HuffPost is successful in part because it has an existential certainty, unencumbered by the heritage that weighs down so many other news organizations.

And yet. Earlier this week, I asked Cressman and Kenny Yum, the managing editor of AOL Canada, if they could point to any journalistic project they were particularly proud of.

Yum began talking about how HuffPost has staked out a "Main Street approach" to business coverage. "I don't see a lot of other news organizations actually staking out that ground, and we're proud actually to do that."

He mentioned a series called Mind the Gap, which is dedicated to exploring the income gap between the rich and poor in Canada. HuffPost believed in it so much, they sent their business reporter to Calgary for a story. Whenever another story about income disparity comes across the wires, it runs under Mind the Gap.
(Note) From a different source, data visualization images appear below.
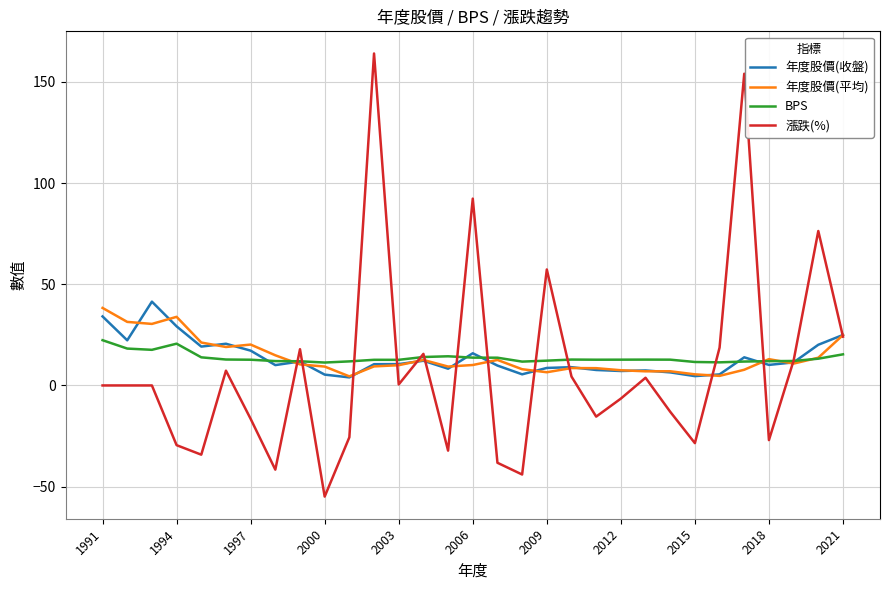

True or false: 年度股價(平均) has more than 2 interior local peaks.

True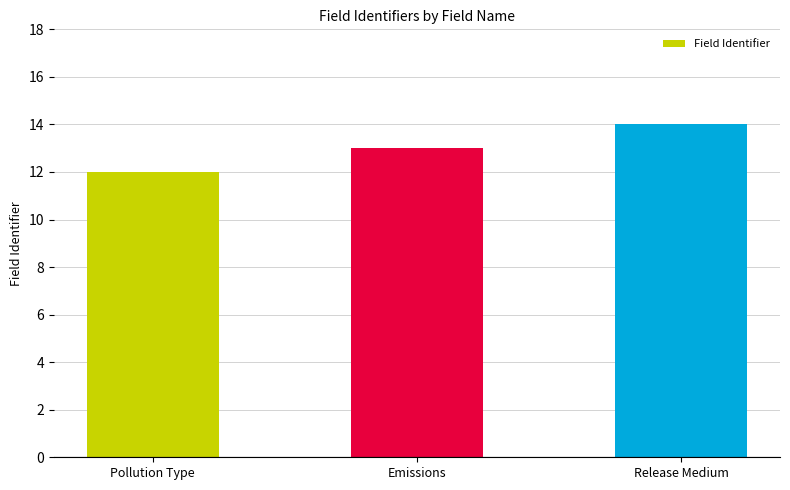

Are the bars grouped side by side (vs. stacked)?

No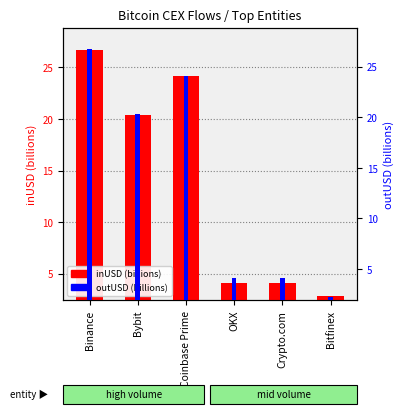

Count the number of categories in the chart.

6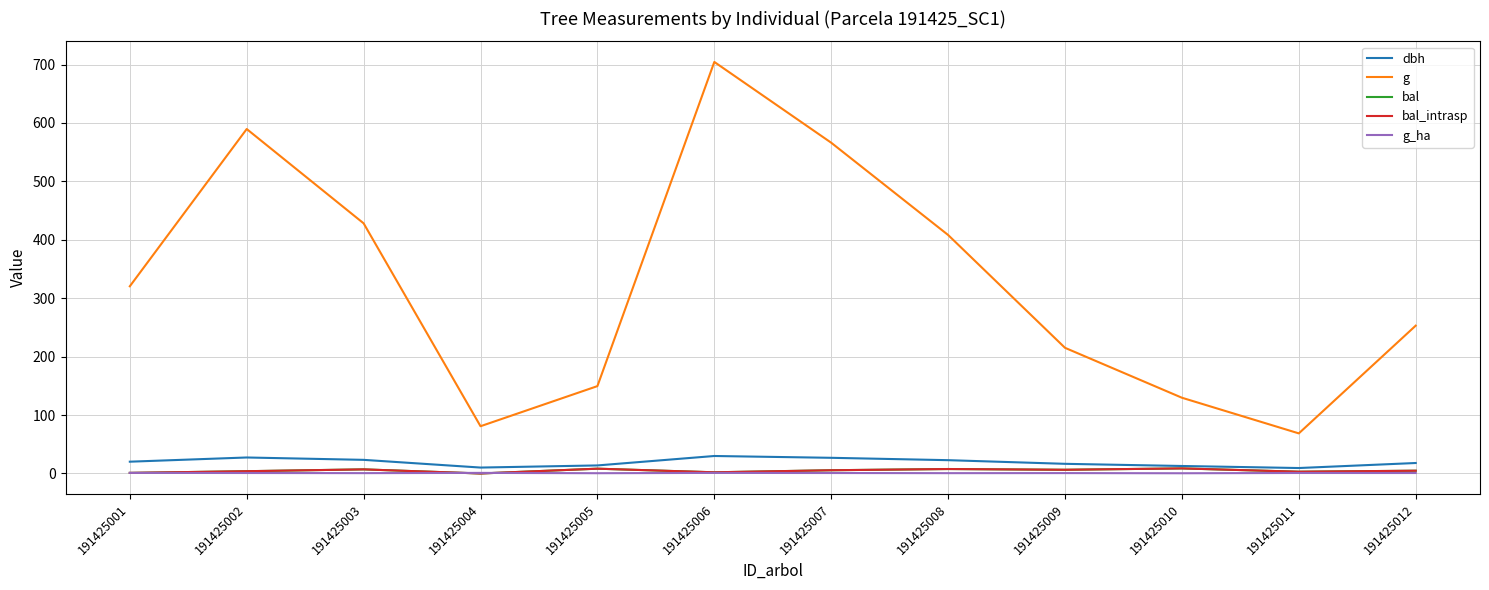

Does the chart have visible grid lines?

Yes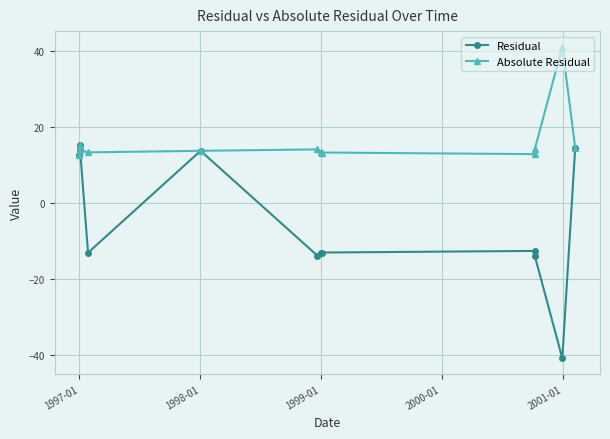

What are all the series names shown in the legend?

Residual, Absolute Residual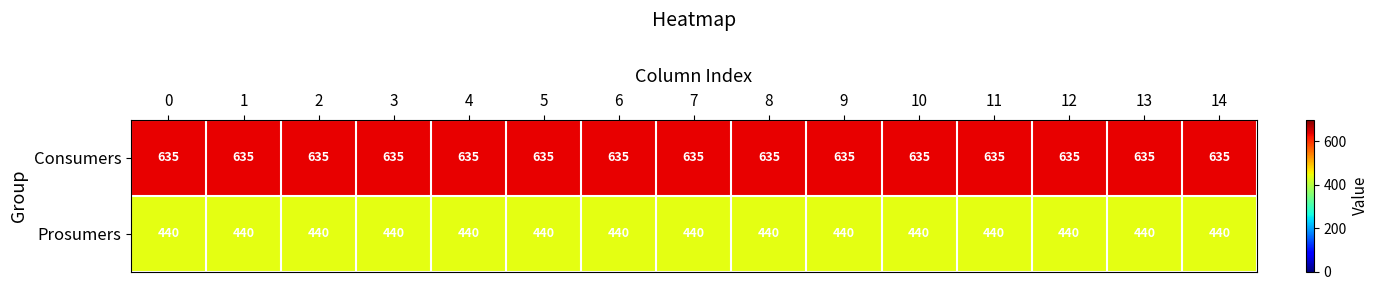

What is the minimum value shown in the chart?

440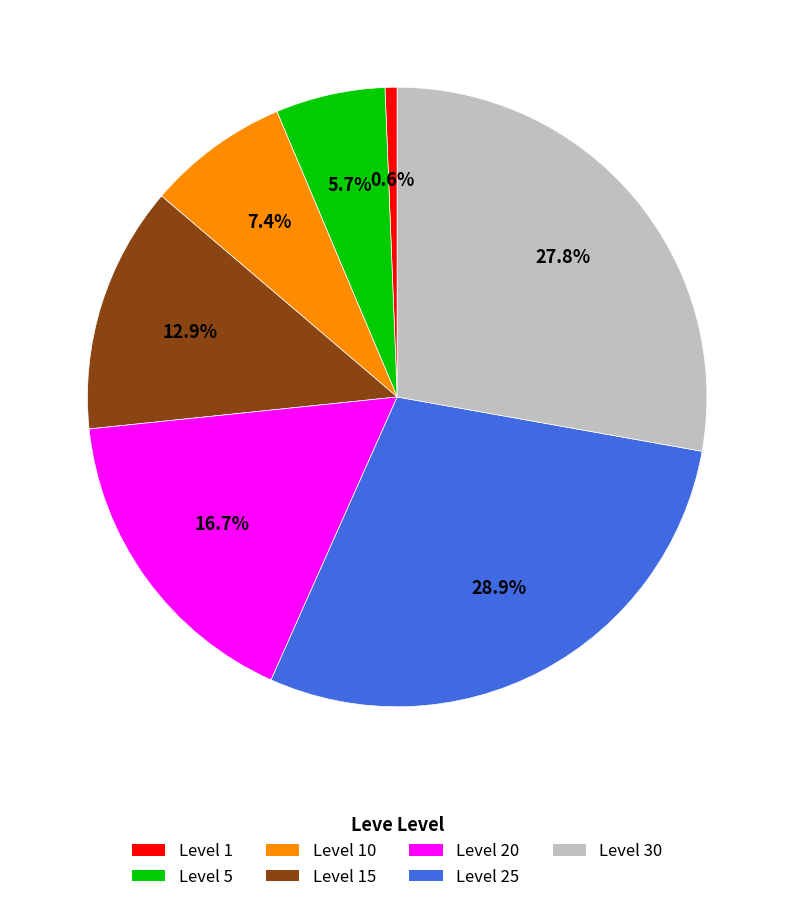

How many segments does this pie chart have?

7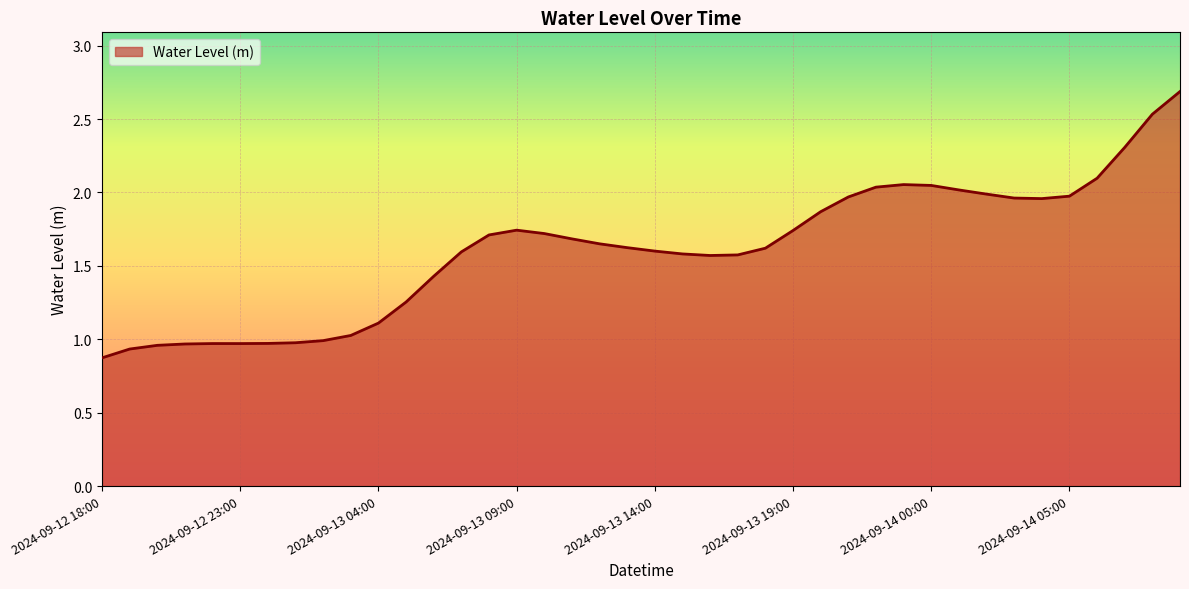

Does the chart have visible grid lines?

Yes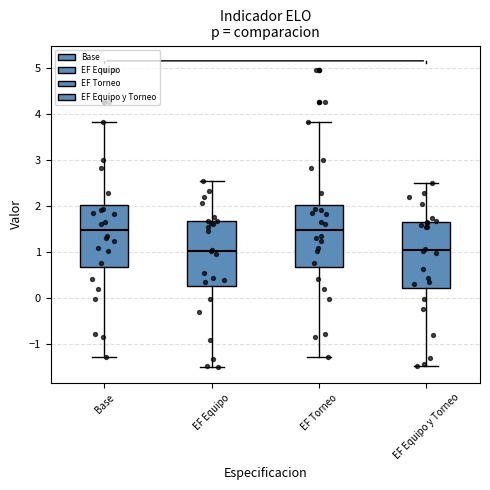

Reading left to right, read every box against the y-axis: the position of its median line, the range the box covers, and the ends of its whiskers. The values are not printed on the chart, so give them approximately, as read against the axis.

Base: median 1.5, box 0.7 to 2.0, whiskers -1.3 to 3.8
EF Equipo: median 1.0, box 0.3 to 1.7, whiskers -1.5 to 2.5
EF Torneo: median 1.5, box 0.7 to 2.0, whiskers -1.3 to 3.8
EF Equipo y Torneo: median 1.0, box 0.2 to 1.7, whiskers -1.5 to 2.5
"Part of the DNA of Huffington Post is to focus in on things that we think are important and don't just require a 'Hey, this is going on,' and then move on to the next one," Cressman said. "So Kenny and his team do have the flexibility to cover the things that are important, and not just chase page views."

The contrast that Cressman drew – the difference between "important" and "page views" – stuck in my head as I walked back to the office, opened up HuffPost and searched for the Mind the Gap series. It was hard to tell how much traction the Calgary story had received, but it didn't seem to have lit up the site: It had been shared only a couple of hundred times on Facebook.

Far more popular was a slide show of the five most expensive homes in Canada. It, too, was tagged Mind the Gap. But, really, it was pure traffic bait. And, yes, I clicked on it.